Reproduce each of the rows below word for word, leaving out the pictures.
*** Opening of Input ***
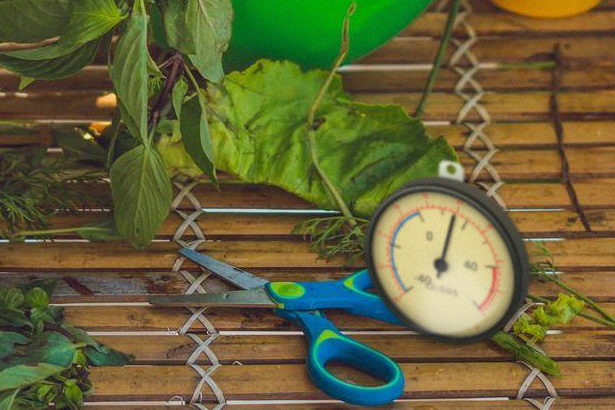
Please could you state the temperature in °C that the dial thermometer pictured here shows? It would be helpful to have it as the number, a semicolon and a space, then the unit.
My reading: 15; °C
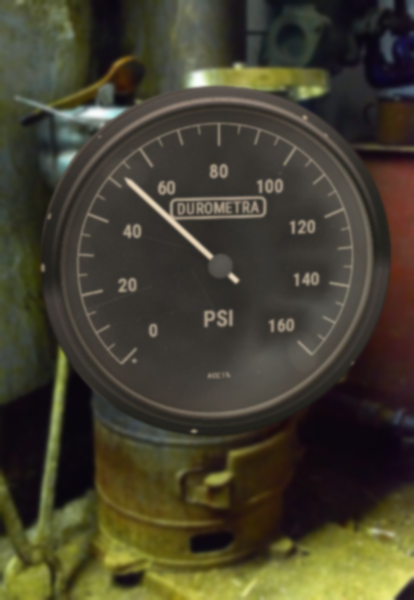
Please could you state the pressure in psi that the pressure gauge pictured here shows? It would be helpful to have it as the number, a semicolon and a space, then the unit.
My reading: 52.5; psi
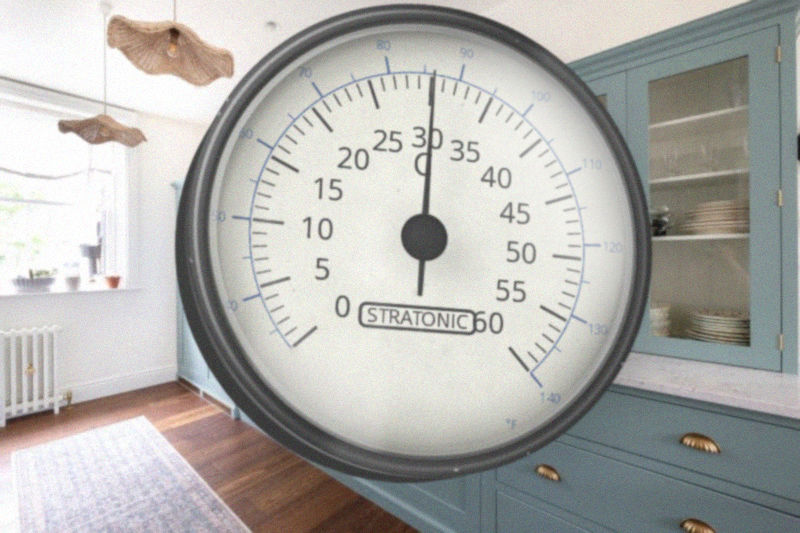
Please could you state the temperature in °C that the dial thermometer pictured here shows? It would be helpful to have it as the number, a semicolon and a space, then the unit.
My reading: 30; °C
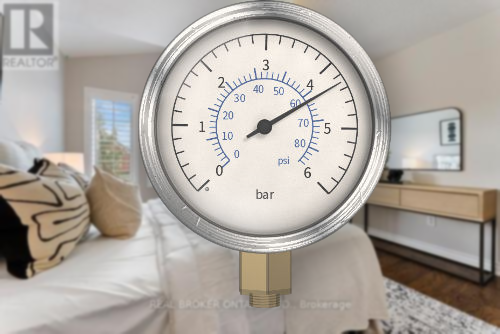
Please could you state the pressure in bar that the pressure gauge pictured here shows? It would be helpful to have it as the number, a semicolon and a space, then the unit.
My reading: 4.3; bar
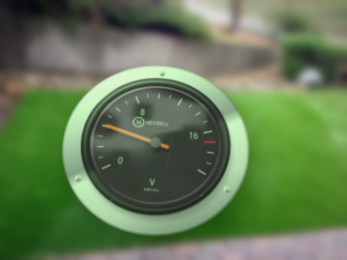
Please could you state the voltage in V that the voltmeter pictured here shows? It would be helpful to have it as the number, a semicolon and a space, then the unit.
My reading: 4; V
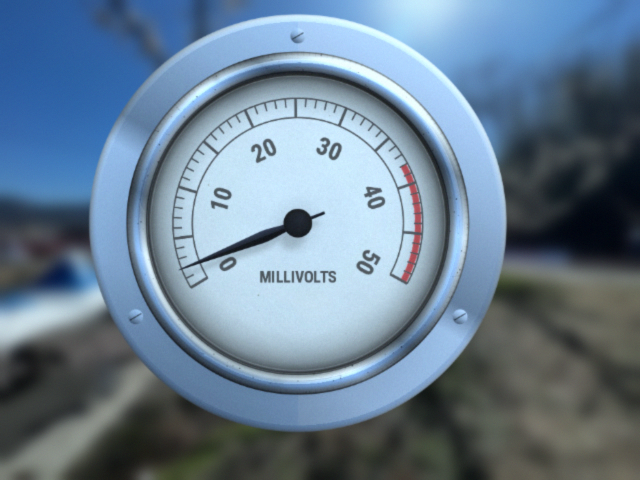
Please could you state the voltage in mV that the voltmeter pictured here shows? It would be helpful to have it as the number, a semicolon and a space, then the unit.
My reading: 2; mV
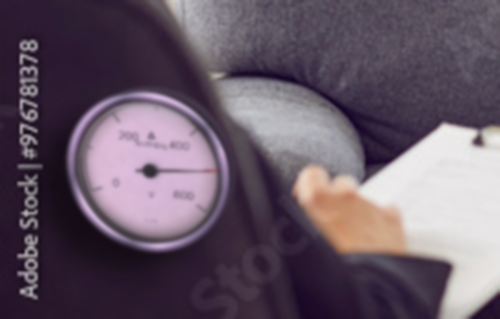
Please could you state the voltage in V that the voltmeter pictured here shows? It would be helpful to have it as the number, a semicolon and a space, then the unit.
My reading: 500; V
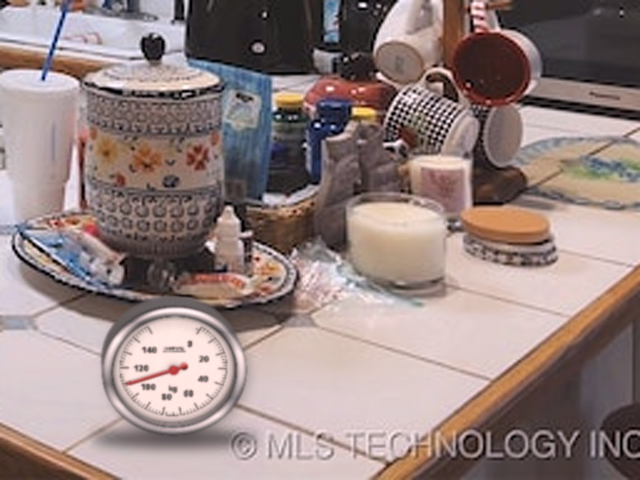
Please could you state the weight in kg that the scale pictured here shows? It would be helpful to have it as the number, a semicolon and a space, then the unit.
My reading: 110; kg
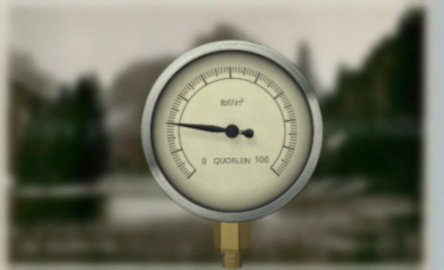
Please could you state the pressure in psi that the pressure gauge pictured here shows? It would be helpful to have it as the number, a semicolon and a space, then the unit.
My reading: 20; psi
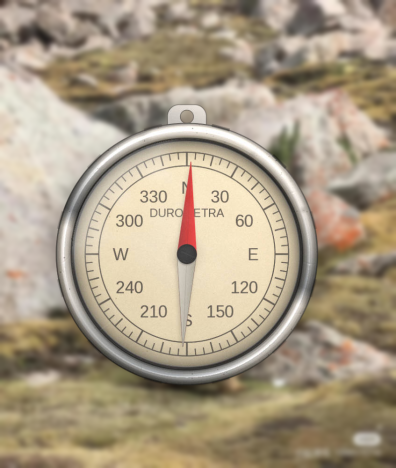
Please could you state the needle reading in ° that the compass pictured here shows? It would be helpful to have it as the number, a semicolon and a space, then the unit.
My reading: 2.5; °
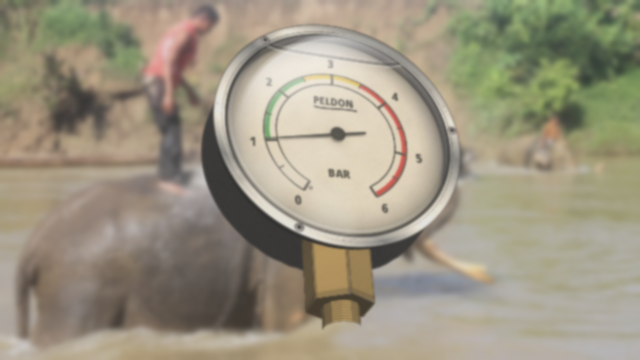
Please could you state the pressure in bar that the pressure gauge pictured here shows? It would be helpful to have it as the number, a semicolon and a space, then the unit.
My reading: 1; bar
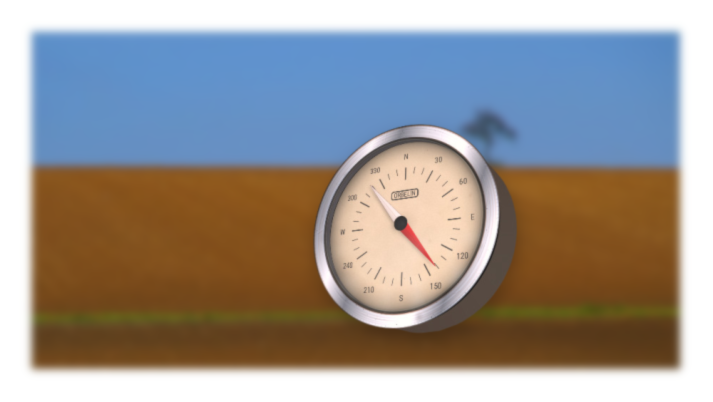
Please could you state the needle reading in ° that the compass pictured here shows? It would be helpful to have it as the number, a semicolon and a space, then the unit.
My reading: 140; °
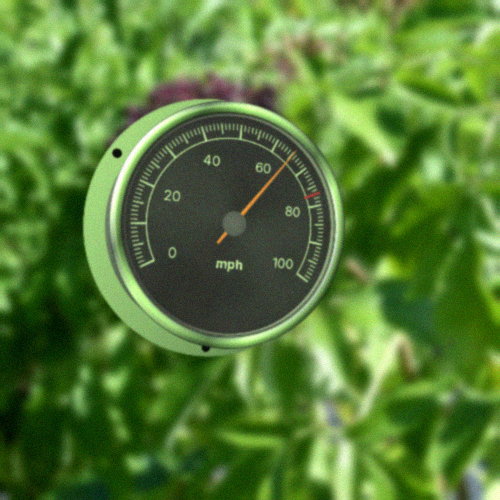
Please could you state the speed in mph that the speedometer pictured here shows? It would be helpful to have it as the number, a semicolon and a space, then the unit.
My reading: 65; mph
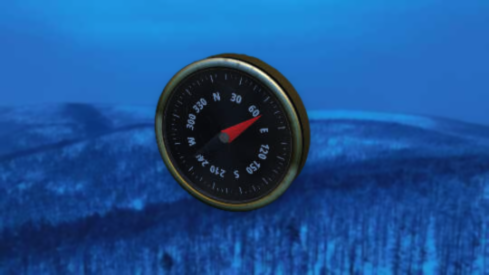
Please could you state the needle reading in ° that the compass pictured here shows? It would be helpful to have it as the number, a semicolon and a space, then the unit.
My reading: 70; °
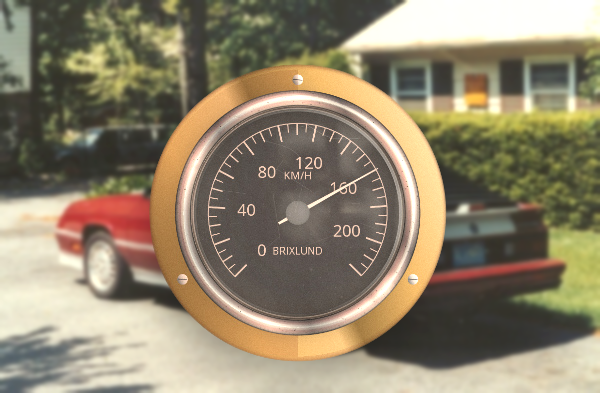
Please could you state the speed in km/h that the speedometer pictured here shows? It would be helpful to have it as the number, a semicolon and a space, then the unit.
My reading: 160; km/h
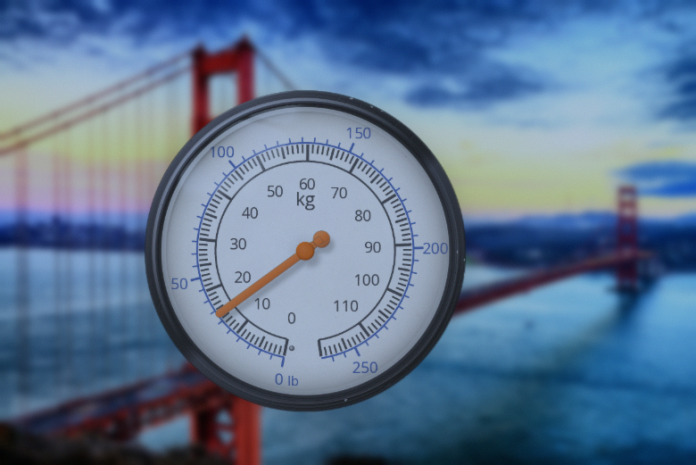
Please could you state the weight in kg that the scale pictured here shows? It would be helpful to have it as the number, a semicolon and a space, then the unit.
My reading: 15; kg
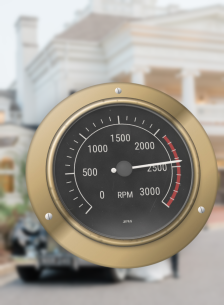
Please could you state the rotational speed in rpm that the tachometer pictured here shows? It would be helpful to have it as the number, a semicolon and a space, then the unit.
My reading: 2450; rpm
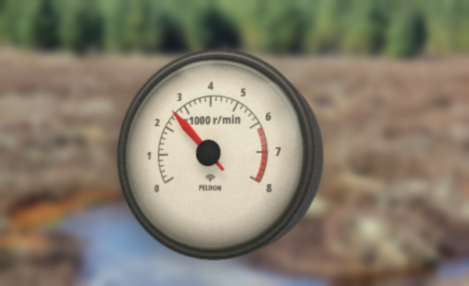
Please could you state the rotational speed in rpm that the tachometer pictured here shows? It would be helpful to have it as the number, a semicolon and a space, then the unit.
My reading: 2600; rpm
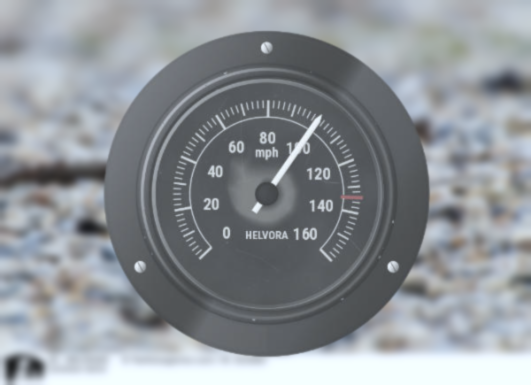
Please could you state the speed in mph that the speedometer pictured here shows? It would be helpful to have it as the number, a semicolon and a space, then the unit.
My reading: 100; mph
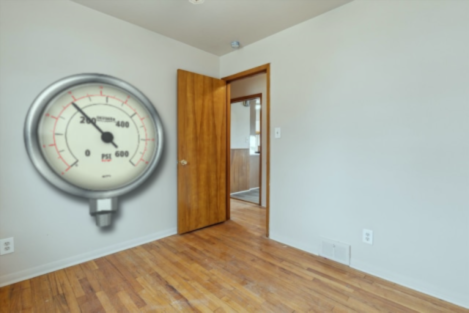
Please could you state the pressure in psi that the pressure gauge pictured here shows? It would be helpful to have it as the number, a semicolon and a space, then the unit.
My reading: 200; psi
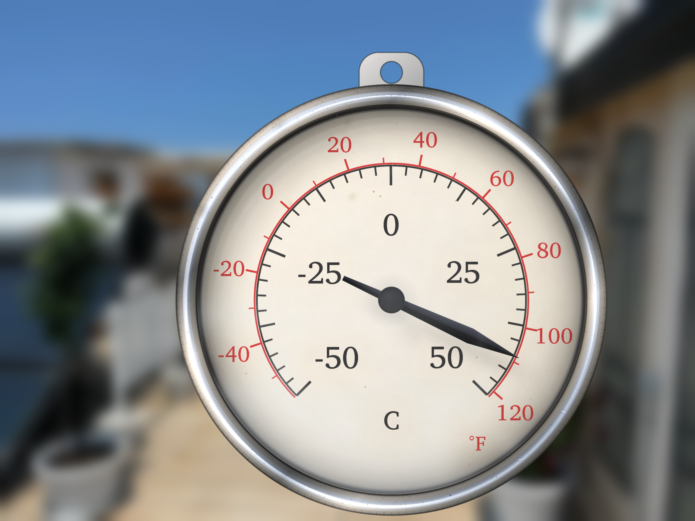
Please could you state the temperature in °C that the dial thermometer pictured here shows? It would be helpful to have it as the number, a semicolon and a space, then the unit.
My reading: 42.5; °C
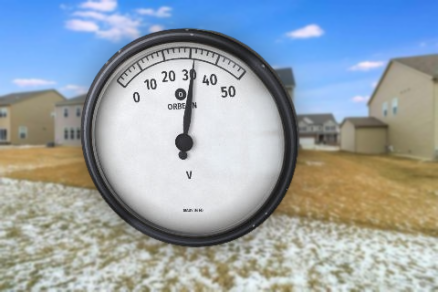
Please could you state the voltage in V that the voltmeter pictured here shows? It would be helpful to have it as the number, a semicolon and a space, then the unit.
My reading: 32; V
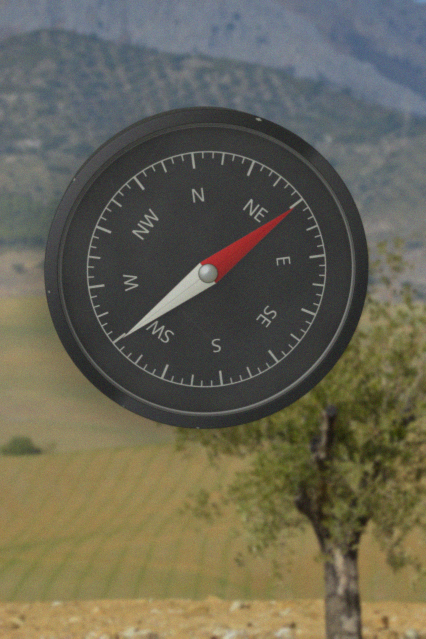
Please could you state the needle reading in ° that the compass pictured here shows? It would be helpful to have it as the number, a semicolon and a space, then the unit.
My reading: 60; °
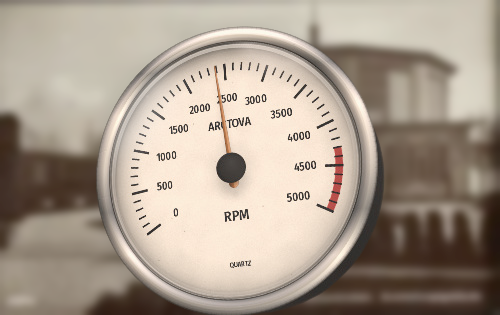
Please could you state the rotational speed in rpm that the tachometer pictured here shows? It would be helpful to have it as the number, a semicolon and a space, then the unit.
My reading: 2400; rpm
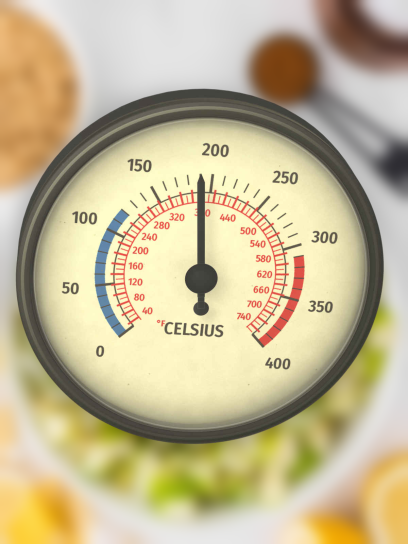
*** Close of Input ***
■ Answer box:
Please could you state the temperature in °C that the dial thermometer pictured here shows? It would be helpful to have it as the number, a semicolon and a space, then the unit.
My reading: 15; °C
Please could you state the pressure in psi that the pressure gauge pictured here shows? It would be helpful to have it as the number, a semicolon and a space, then the unit.
My reading: 52.5; psi
Please could you state the temperature in °C that the dial thermometer pictured here shows? It would be helpful to have it as the number, a semicolon and a space, then the unit.
My reading: 30; °C
Please could you state the pressure in bar that the pressure gauge pictured here shows? It would be helpful to have it as the number, a semicolon and a space, then the unit.
My reading: 4.3; bar
Please could you state the voltage in V that the voltmeter pictured here shows? It would be helpful to have it as the number, a semicolon and a space, then the unit.
My reading: 4; V
Please could you state the voltage in mV that the voltmeter pictured here shows? It would be helpful to have it as the number, a semicolon and a space, then the unit.
My reading: 2; mV
Please could you state the voltage in V that the voltmeter pictured here shows? It would be helpful to have it as the number, a semicolon and a space, then the unit.
My reading: 500; V
Please could you state the weight in kg that the scale pictured here shows? It would be helpful to have it as the number, a semicolon and a space, then the unit.
My reading: 110; kg
Please could you state the pressure in psi that the pressure gauge pictured here shows? It would be helpful to have it as the number, a semicolon and a space, then the unit.
My reading: 20; psi
Please could you state the needle reading in ° that the compass pictured here shows? It would be helpful to have it as the number, a semicolon and a space, then the unit.
My reading: 2.5; °
Please could you state the pressure in bar that the pressure gauge pictured here shows? It would be helpful to have it as the number, a semicolon and a space, then the unit.
My reading: 1; bar
Please could you state the needle reading in ° that the compass pictured here shows? It would be helpful to have it as the number, a semicolon and a space, then the unit.
My reading: 140; °
Please could you state the speed in mph that the speedometer pictured here shows? It would be helpful to have it as the number, a semicolon and a space, then the unit.
My reading: 65; mph
Please could you state the needle reading in ° that the compass pictured here shows? It would be helpful to have it as the number, a semicolon and a space, then the unit.
My reading: 70; °
Please could you state the speed in km/h that the speedometer pictured here shows? It would be helpful to have it as the number, a semicolon and a space, then the unit.
My reading: 160; km/h
Please could you state the weight in kg that the scale pictured here shows? It would be helpful to have it as the number, a semicolon and a space, then the unit.
My reading: 15; kg
Please could you state the rotational speed in rpm that the tachometer pictured here shows? It would be helpful to have it as the number, a semicolon and a space, then the unit.
My reading: 2450; rpm
Please could you state the rotational speed in rpm that the tachometer pictured here shows? It would be helpful to have it as the number, a semicolon and a space, then the unit.
My reading: 2600; rpm
Please could you state the speed in mph that the speedometer pictured here shows? It would be helpful to have it as the number, a semicolon and a space, then the unit.
My reading: 100; mph
Please could you state the pressure in psi that the pressure gauge pictured here shows? It would be helpful to have it as the number, a semicolon and a space, then the unit.
My reading: 200; psi
Please could you state the temperature in °C that the dial thermometer pictured here shows? It would be helpful to have it as the number, a semicolon and a space, then the unit.
My reading: 42.5; °C
Please could you state the voltage in V that the voltmeter pictured here shows? It would be helpful to have it as the number, a semicolon and a space, then the unit.
My reading: 32; V
Please could you state the needle reading in ° that the compass pictured here shows? It would be helpful to have it as the number, a semicolon and a space, then the unit.
My reading: 60; °
Please could you state the rotational speed in rpm that the tachometer pictured here shows? It would be helpful to have it as the number, a semicolon and a space, then the unit.
My reading: 2400; rpm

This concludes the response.